John Jay Smith. Photo / St. Johns County Sheriff's Office
John Jay Smith kept muttering to police "they killed my son," but really all that the five young men had done was eat some food in a McDonald's parking lot.
It was sometime past 1:30 a.m. Wednesday. The five friends were having a mini tailgate, finishing their burgers and fries while standing outside their two cars in a Saint Augustine, Fla., McDonald's lot, when Smith started eyeing them from his truck, the men would soon tell police, reports The Washington Post.
The man was on the phone, but once he hung up he had a question for the five men. "Are you American boys?" he asked, according to a St. Johns County Sheriff's Office arrest report.
They were not American boys. They were international students from Egypt, all between the ages of 19 and 23, Omar Abdelmoaty told The Washington Post. But they didn't tell that to Smith.
"The truth is, we didn't even look at him," 23-year-old Abdelmoaty said. "We didn't respond. We didn't say anything. And then he said some stuff to us. … Do you really want to know?"
According to the arrest report, Smith flashed his pocket knife, flicking it open and closed, and then he shouted, "Get the … out of my country!" using the f-word, and "You don't deserve American food!"
"At this point," Abdelmoaty told The Post, "we thought we were going to die."
"We said, 'Okay, sir, we are leaving,' " 20-year-old Mohamed Galal recounted in a sworn affidavit.
They were apparently not leaving fast enough. According to the police report, Smith grabbed a stun gun from his truck to "make this quicker," as he put it, according to the affidavit.
As the men scrambled to get back into their cars, Smith allegedly charged toward them with the stun gun drawn, pulling the trigger just to "show us that his electric shocker is working," Abdelmoaty told police.
One of them, 19-year-old Gasser Elkady, swung open the door to the back seat of the red Nissan while Smith "put the [stun gun] behind my back." Smith did not relent once Elkady was inside. Police say he then stuck his hand through the window and tried, unsuccessfully, to use the stun gun on Elkady again as Elkady retreated farther back into the car.
Then Smith moved on to the driver's side, allegedly sticking his hand through the open driver's side window and sticking his stun gun in Galal's face.
Galal was so spooked that he hit the gas with the car in reverse and struck a pole.
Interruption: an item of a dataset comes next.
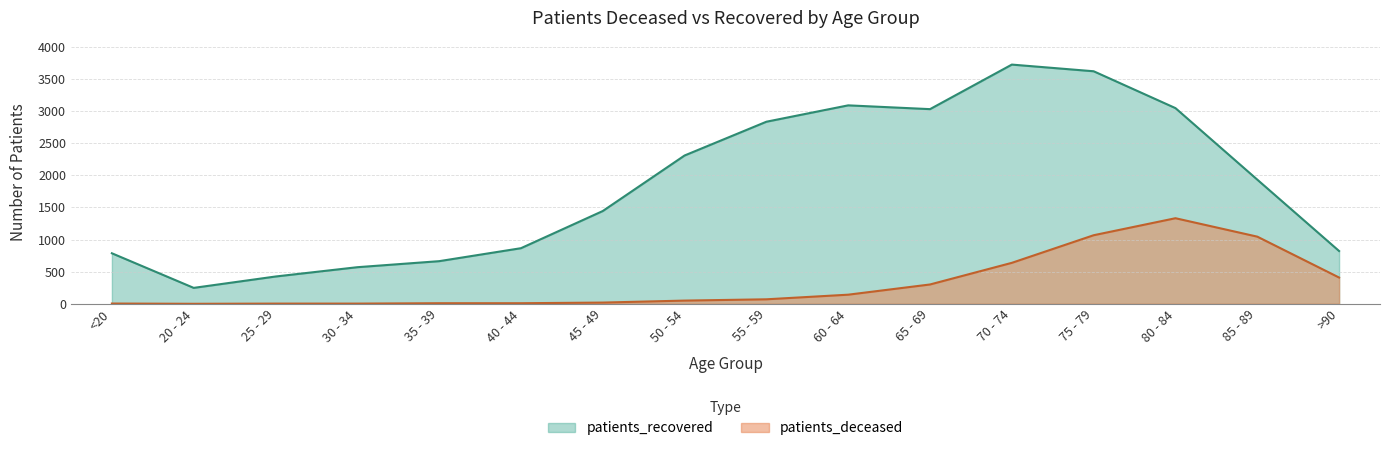

What is the label of the 2nd point from the right?

85 - 89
Then he and the others peeled out of the lot and called 911.
"Upon my arrival," Deputy Kristin Pamies wrote in her report, "I made contact with John Smith. John had the smell of an alcoholic beverage emitting from his person and he was slurring his words. John made spontaneous statements advising, 'I am an American and the guys by the vehicles were making ruckus so I told them to get out of here and one of them pulled a gun and they left in a red vehicle.'"
The red Nissan returned to the scene. No gun was recovered, and in his formal recorded statement to police Smith did not mention a gun again, Pamies noted. He did, however, tell police he went up to the window and initiated a shock with his "zapper." His attorney did not immediately respond to a request for comment.
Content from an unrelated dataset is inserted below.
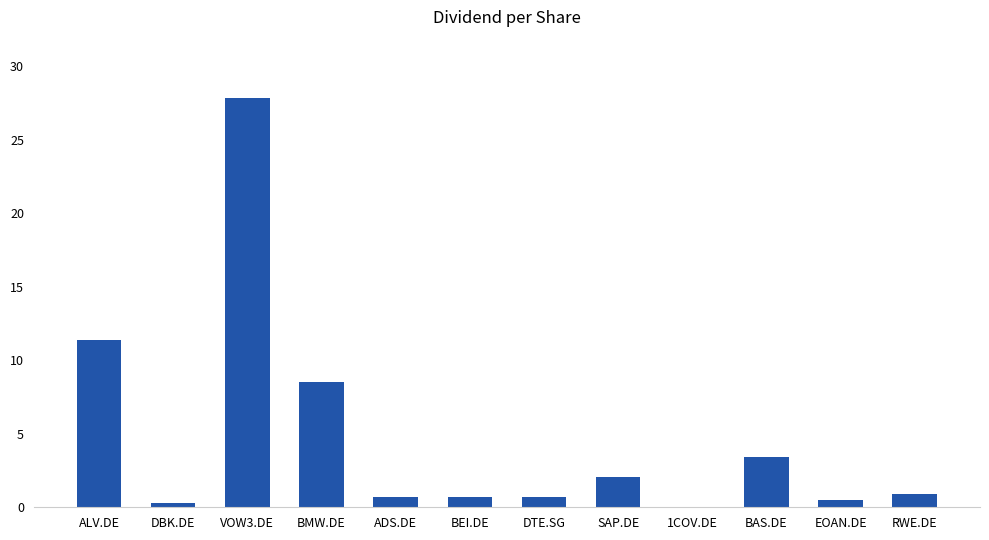

What is the sum of all values?

57.0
Once in the back of the cop car, an officer reported that Smith made the "spontaneous utterance" that "they killed my son." His son, he said, was a Marine who died in combat in Afghanistan.
Smith was arrested and booked Wednesday on charges of aggravated assault with a deadly weapon, burglary with assault, and armed trespassing. He is out on an $8,500 bond.
Police selected the "hate crime" enhancement on the report, noting that the "statements made by the defendant to the victims showed that he only committed the acts due to the victim's religion," but it is not clear if prosecutors will charge him with a hate crime in court.
In the interview early Thursday morning, Abdelmoaty told The Washington Post that he and his friends have not been sleeping since the attack, that they have been trying to get back to studying but that this incident has consumed them, making it difficult to even go out in public to go on with their daily lives. "We're in a state of fear," he said.
They have been in the United States for seven to 10 months, and Abdelmoaty said they have never experienced anything like this before. Asked why they believe they were targeted, Abdelmoaty says it seems obvious to him, but that it's hard to say it out loud, because that makes it real.
"This is the land of the free, so we didn't think one day that we would encounter something like this," he said. "We didn't do anything to anybody. We're just students. The basic idea that he charged us and attacked us for this, for our religion, for our home country and background, it's kind of scary. In the first place, we're just human beings — names and descriptions came afterward."
"We don't hate him for what he did," he said. "We're just sad."
In the police report, deputies noted that evidence at the scene corroborated the five men's version of events. The McDonald's manager told police she saw Smith get out of his truck with a stun gun and threaten the men through the car windows.